Jittery Homeowners Look For Other Heat Sources
By Bill Leukhardt, The Hartford Courant, Conn.
Jul. 19–On a beach-perfect July Wednesday, winter’s distant chill drove Dan and Terri Bohn from their comfortable Bristol home into a Plantsville store that sells wood-burning stoves.
The couple spent part of the afternoon immersed in home heating options — sweating slightly as they checked heat output from test stoves burning wood pellets and compared equipment that might help trim their winter heating bills.
“I’m on vacation, but the price of oil is a big concern,” Dan Bohn said as they eyed showroom equipment at Dean’s Stove and Spa, hunting some way to reduce fuel oil bills. Bohn fears his bills could exceed $5,000 if heating oil hits $5 a gallon.
The Bohns are among thousands of state residents looking ahead with dread to winter, worried by steady, upward spirals of fuel oil and natural gas prices that some fear could double heating costs over last winter’s. “People are more aware of fuel costs now than they’ve ever been,” Kristen Lowenthal said on a 90-plus day hot enough to wilt patio plants.
Her company, St. Pierre Fuel Oil in Woodbury, founded by her great-grandfather in 1929, is having its first-ever open house from 9 a.m. to 4 p.m. today to tell its 2,200 customers from Newtown to Litchfield, and anyone else, about programmable thermostats, thermal collectors and other technology to make oil-fired systems more efficient.
“People are very aware of fuel prices. It’s thrown in front of us in every newscast,” said Ron Packer, an employee at St. Pierre.
Gasoline is above $4 a gallon, diesel nearing $5 — both about twice the cost of a year ago. Retail fuel oil prices in Connecticut are nearly double what they were this time last year, averaging $4.73 a gallon in the Hartford area this month and even more statewide, according to a survey conducted by the state’s Office of Policy and Management.
Gov. M. Jodi Rell and her counterparts in the fuel-oil dependent Northeast have asked Congress for more federal money to help low-income residents pay winter heating costs. Almost 98,000 Connecticut households got assistance last winter from the federal Low Income Home Energy Assistance Program, known as LIHEAP. Rising costs will likely mean a greater need this winter.
“Never before in modern history has New England faced the prospect of so many residents being unable to heat their homes,” Rell said last week in a statement.
So it’s easy to understand why winter heating is a topic this summer.
Dave Catucci of Plainville, out for a chili dog, fries and soda this week at Saint’s restaurant in Southington, said he’s thought several times this summer about the cost of the oil and electricity he uses to heat his home.

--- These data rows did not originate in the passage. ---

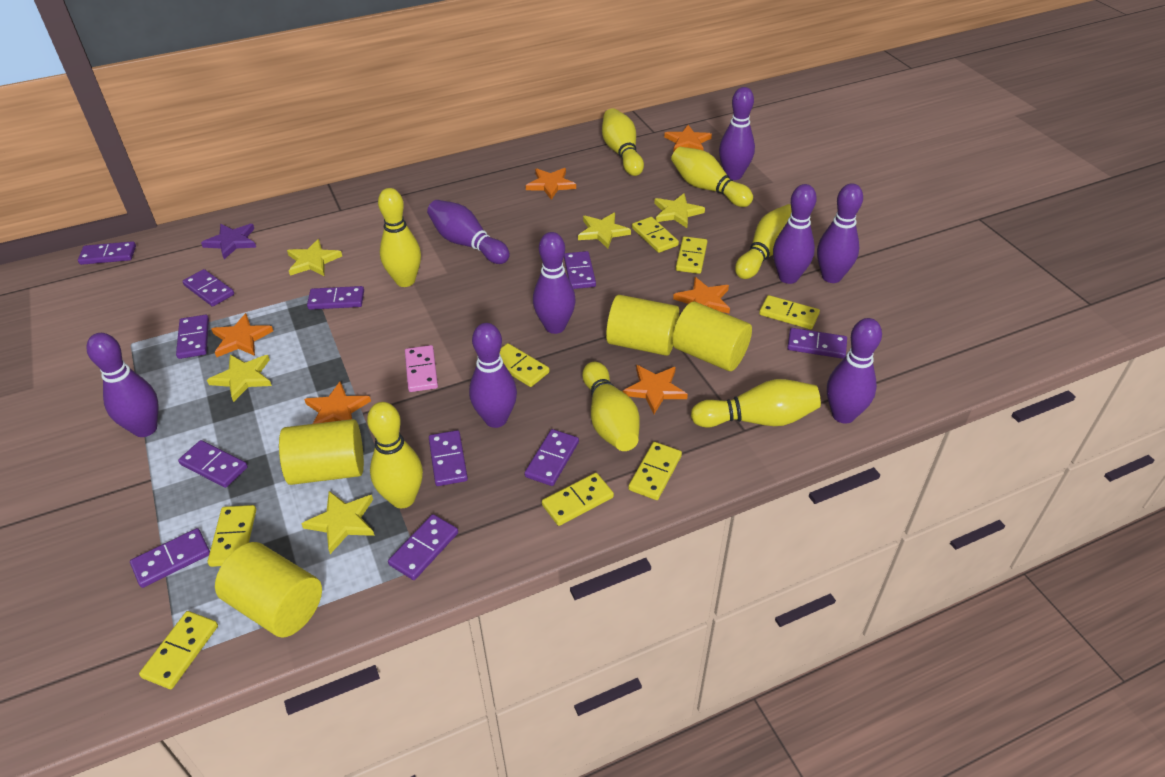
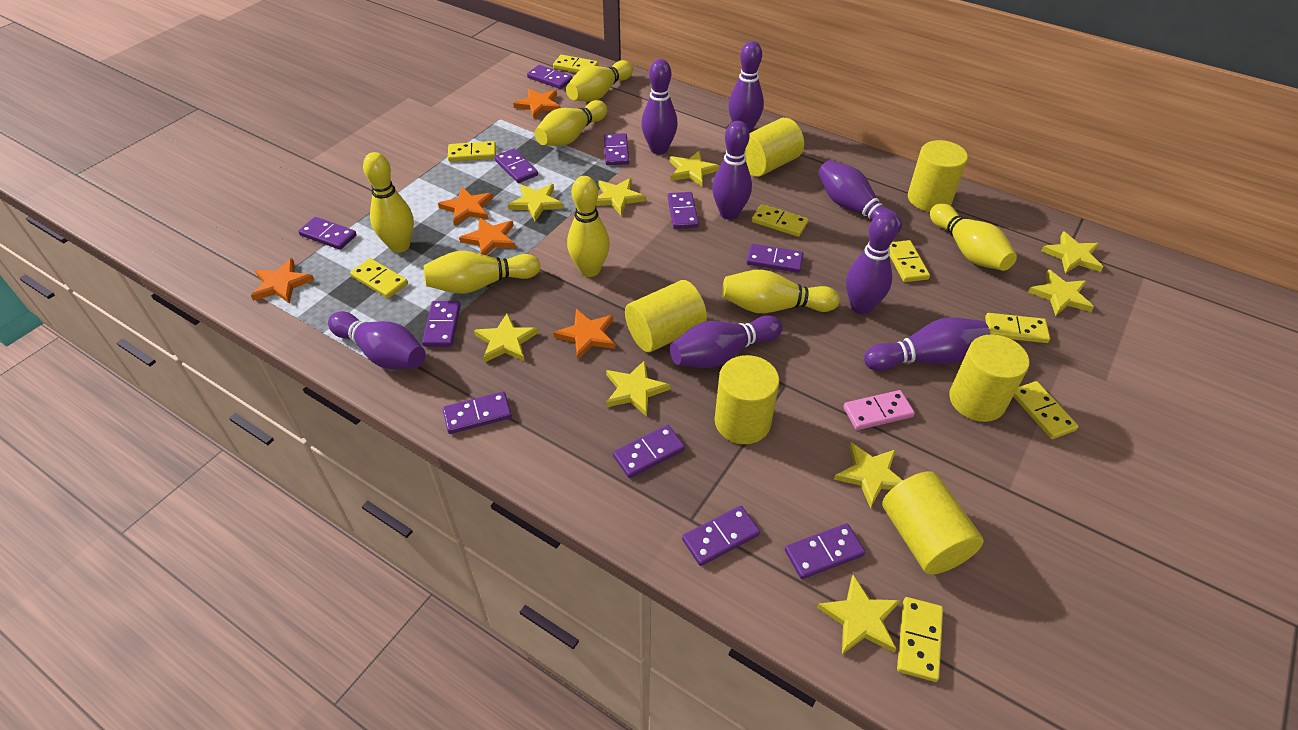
orange star: 6 -> 5
purple star: 1 -> 0
yellow cylinder: 4 -> 6
yellow star: 5 -> 9

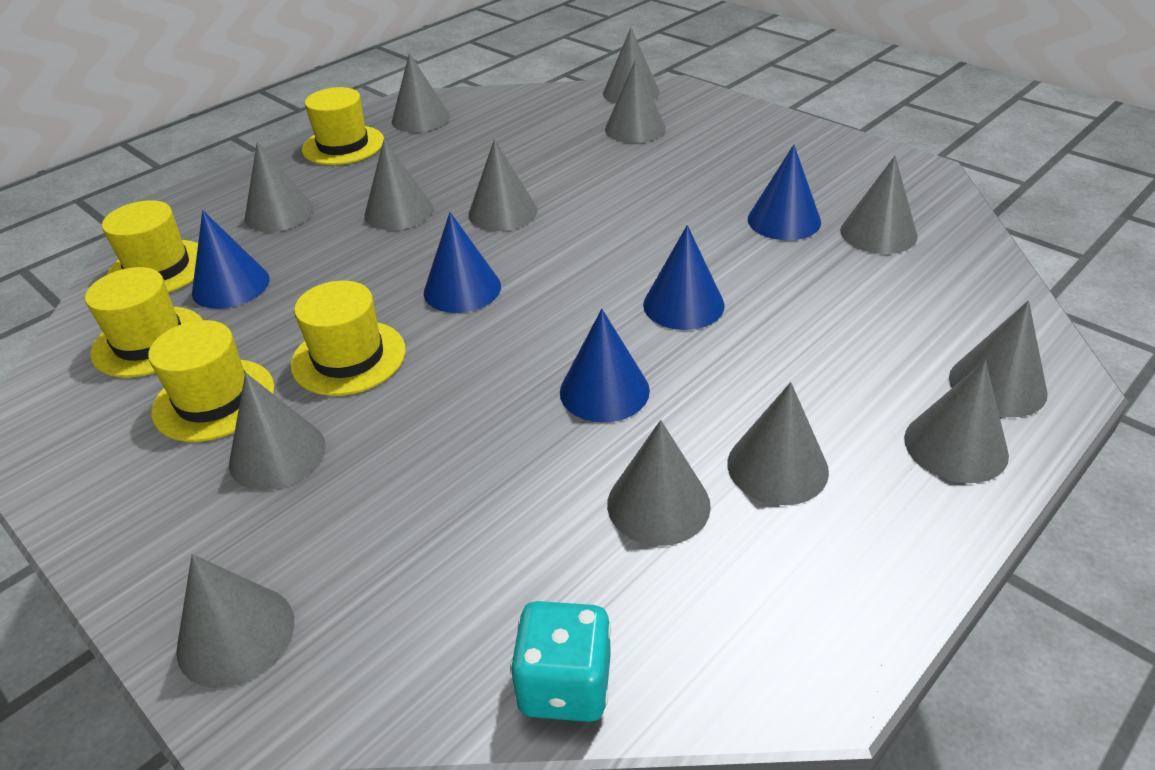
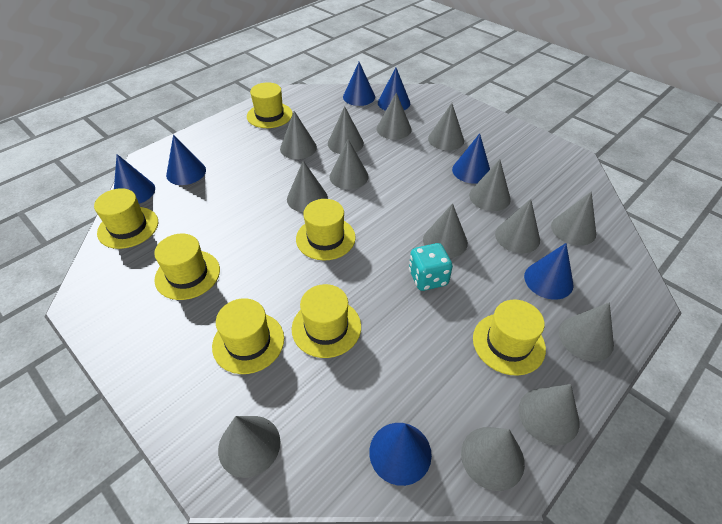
blue cone: 5 -> 7
grey cone: 13 -> 14
yellow hat: 5 -> 7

“It’s going to be expensive, so I’m putting some money aside,” he said.
Businesses that offer ways to conserve fuel and trim costs are epicenters this month for people taking a more proactive approach.
Dean’s, in business since 1979, is seeing five times the business this month that it did last July, said owner Dean Michanczyk.
“I sold three stoves after-hours last night by phone,” Mark Tiso, Dean’s general manager, said Friday. “Usually, our stove season begins in August, but this year, the season never ended.”
Among people Friday in Dean’s showroom were Chris and Donna Bedell of Ridgefield, and their son Chris. The Bedells were pricing a wood-burning stove to reduce oil usage in their 1,600-square-foot cape house. They burn between 875 to 1,000 gallons each winter.
Bedell, a real estate appraiser whose business is down this year because of the housing slump, said the couple want to pare fuel costs. He figures a wood stove could save them two tanks a season, enough to pay off the initial investment in two or three years.
“We’re on a budget, but there has to be something we can do. Maybe an insert in our fireplace,” he said. “But we’ll buy wood. No way I’ll be chopping it.”
Dan and Anne Robichaud of Cheshire, both retired, were at Dean’s looking at a pellet stove. He said they have been talking the last two weeks about finding some alternative to fuel oil. He wasn’t surprised to see other folks in a stove store on a summer day.
“It’s just a heck of one mess for everybody,” Robichaud said.
Another visitor to Dean’s was Mike Amato of West Haven, who worked up a sweat checking out the bright-orange fires inside several wood pellet stoves to give potential buyers an idea how the devices worked.
Amato, who lives in a condominium, was along with a friend from Milford looking for a less expensive way to heat his home.
“If I had a home instead of a condo, I’d be here shopping too,” Amato said. “People have had it.”